Access Control & Insider Risk
How Abundera manages production access, privileged operations, and insider risk from sole-founder stage through team growth.
Current Access Model
1 Person with Production Access
Sole founder stage. All production systems are managed by the founder (Cisco Caceres), who serves as Security Officer, DPO, and incident responder. No employees, contractors, or third parties have access.
No SSH, No Shell
Serverless architecture means there are no servers, no operating systems, and no shell access to compromise.

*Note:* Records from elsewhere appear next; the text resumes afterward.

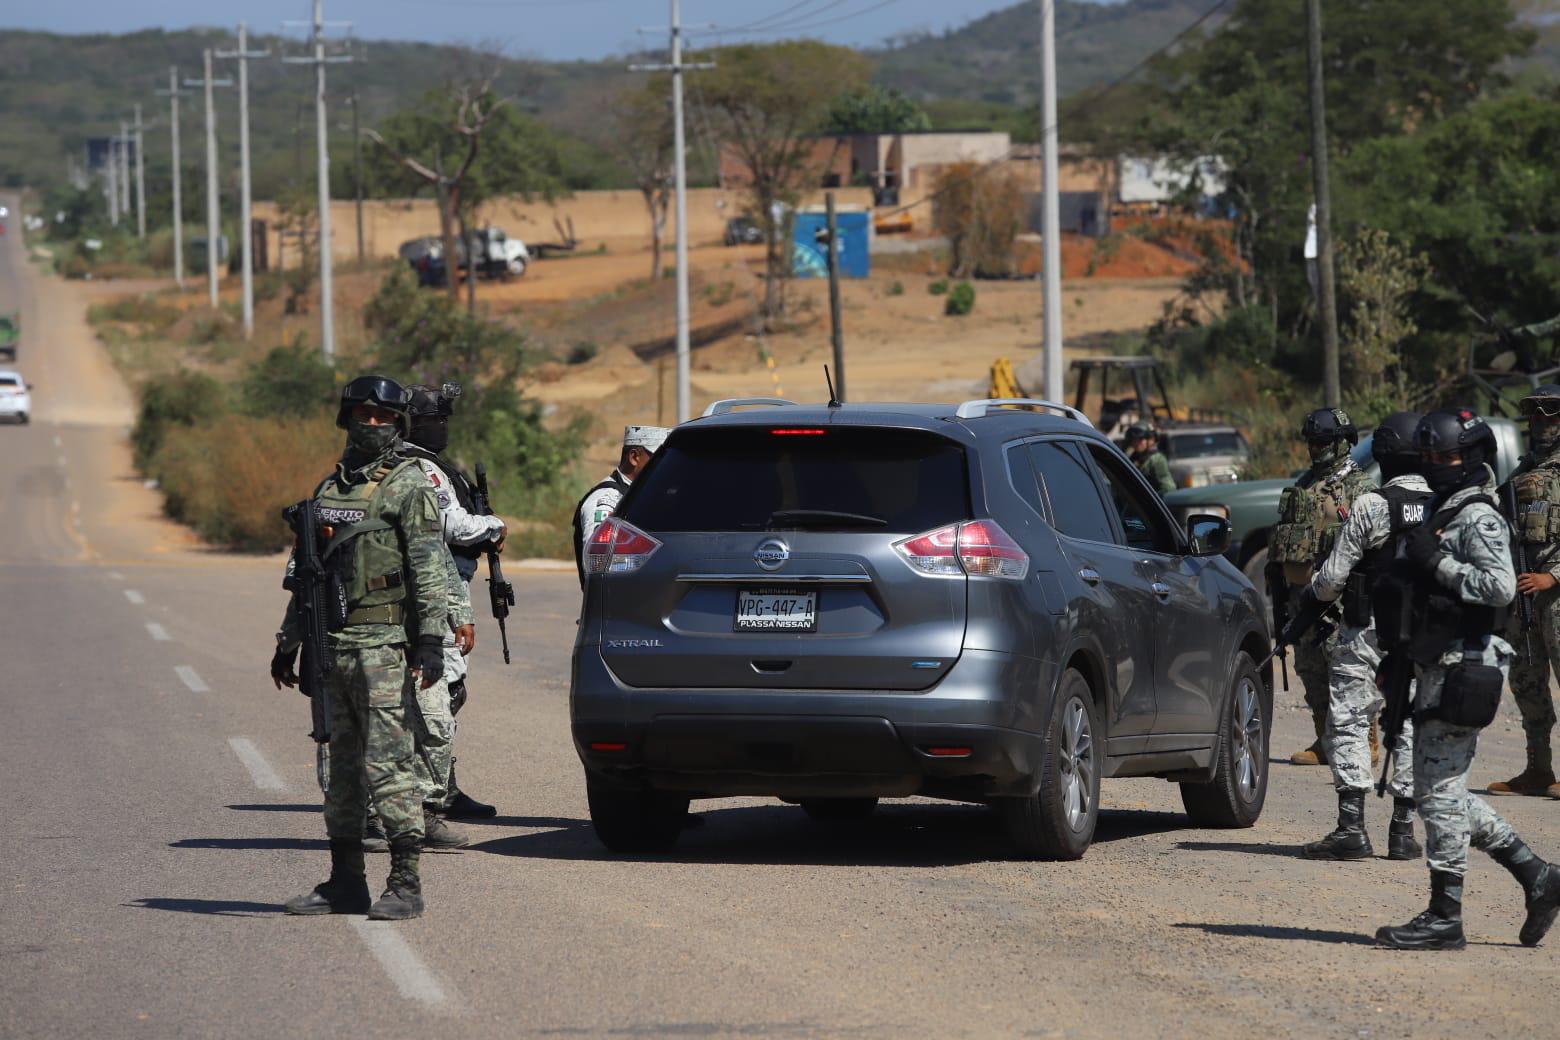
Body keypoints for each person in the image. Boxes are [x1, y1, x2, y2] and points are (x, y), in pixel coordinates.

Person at [1375, 408, 1560, 950]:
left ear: (1472, 456)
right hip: (1441, 662)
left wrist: (1439, 565)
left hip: (1469, 664)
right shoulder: (1442, 507)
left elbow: (1501, 586)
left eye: (1446, 457)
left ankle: (1445, 914)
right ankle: (1538, 877)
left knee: (1437, 791)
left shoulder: (1475, 513)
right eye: (1429, 457)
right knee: (1443, 789)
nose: (1436, 465)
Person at [272, 375, 450, 921]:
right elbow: (309, 579)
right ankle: (344, 881)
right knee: (342, 772)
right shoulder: (328, 492)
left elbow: (428, 568)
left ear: (396, 424)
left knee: (390, 767)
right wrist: (290, 644)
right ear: (346, 419)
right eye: (362, 415)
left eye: (381, 418)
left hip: (383, 648)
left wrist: (429, 641)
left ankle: (405, 883)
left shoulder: (409, 486)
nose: (370, 425)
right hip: (334, 649)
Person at [1300, 412, 1427, 861]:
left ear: (1385, 454)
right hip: (1422, 633)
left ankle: (1351, 827)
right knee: (1411, 721)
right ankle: (1402, 831)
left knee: (1350, 718)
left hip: (1367, 628)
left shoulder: (1373, 505)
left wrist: (1308, 597)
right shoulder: (1444, 504)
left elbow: (1332, 578)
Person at [402, 383, 506, 821]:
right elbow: (452, 525)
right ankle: (430, 793)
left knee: (444, 692)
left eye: (444, 420)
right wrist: (494, 525)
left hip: (450, 580)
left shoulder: (430, 464)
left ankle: (441, 786)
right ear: (413, 423)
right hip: (437, 585)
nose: (442, 428)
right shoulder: (419, 467)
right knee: (443, 689)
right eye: (434, 421)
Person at [1268, 408, 1377, 766]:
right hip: (1302, 597)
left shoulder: (1358, 487)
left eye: (1324, 442)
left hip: (1339, 599)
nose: (1316, 448)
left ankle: (1366, 738)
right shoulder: (1304, 486)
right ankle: (1325, 738)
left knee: (1346, 672)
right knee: (1311, 670)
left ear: (1343, 442)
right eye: (1312, 442)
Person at [1489, 384, 1560, 799]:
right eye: (1535, 415)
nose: (1542, 422)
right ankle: (1539, 769)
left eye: (1550, 415)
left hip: (1553, 592)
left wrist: (1552, 577)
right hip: (1523, 593)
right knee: (1528, 683)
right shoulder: (1520, 474)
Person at [574, 425, 670, 586]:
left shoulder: (644, 494)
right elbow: (597, 563)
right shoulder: (606, 500)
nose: (664, 466)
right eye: (657, 459)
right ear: (634, 457)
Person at [1126, 424, 1175, 495]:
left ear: (1150, 440)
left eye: (1140, 439)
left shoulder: (1157, 460)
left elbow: (1168, 488)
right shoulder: (1133, 458)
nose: (1136, 443)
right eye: (1133, 440)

The attack surface of traditional insider access does not exist.
No Direct Database Access
Databases are accessed exclusively through runtime bindings — there is no connection string, no SQL client access, and no way to query data outside the application layer.
Serverless by Design
The platform runs entirely on edge compute. There are no persistent processes, no background daemons, and no server infrastructure to misconfigure.
Access Review Program
Quarterly Reviews with Independent Co-Sign
Formal access reviews conducted January, April, July, and October across 8 systems. The Infrastructure Advisor (Jeff Moyer, Barbarians, Inc.) co-signs quarterly access review logs for the founder's own account, providing independent accountability. Baseline review completed February 2026.
8 Systems Reviewed
Every review covers infrastructure provider, DNS, payment processor, banking integrations, email service, monitoring, source control, and domain registrar.
Token Scoping
API tokens are scoped to minimum required permissions with IP CIDR restrictions. 90-day inactivity triggers automatic review and rejection.
Audit Trail
All privileged actions are logged to dedicated audit tables with actor, action, timestamp, IP address, and outcome.
Break-Glass Procedures
Documented Protocol
Emergency access procedures are documented in the business continuity plan. Hardware security key and account recovery materials held in physical safety deposit box accessible by designated legal counsel. Break-glass actions trigger immediate alerts and require post-incident review.
Key Rotation
All 11 platform secrets stored in Cloudflare Workers Secrets (encrypted at rest and in transit), never committed to code. Documented rotation procedures for each. Rotation can be executed without service interruption via rolling deployment.
Emergency Succession
Designated emergency contacts with defined activation triggers (72h unresponsive during P1, 7 days under normal ops). GitHub organizational ownership ensures repository continuity. Infrastructure Advisor holds Cloudflare MFA backup codes for account recovery.
Scaling Plan
When the team grows beyond a sole founder, Abundera will implement: just-in-time (JIT) access provisioning, dual-approval for privileged operations, role separation between engineering and operations, mandatory security training for all personnel, and background checks for roles with data access. Account recovery includes a 48-hour cooling-off period with multi-channel notifications — users can cancel the recovery at any time if they did not initiate it.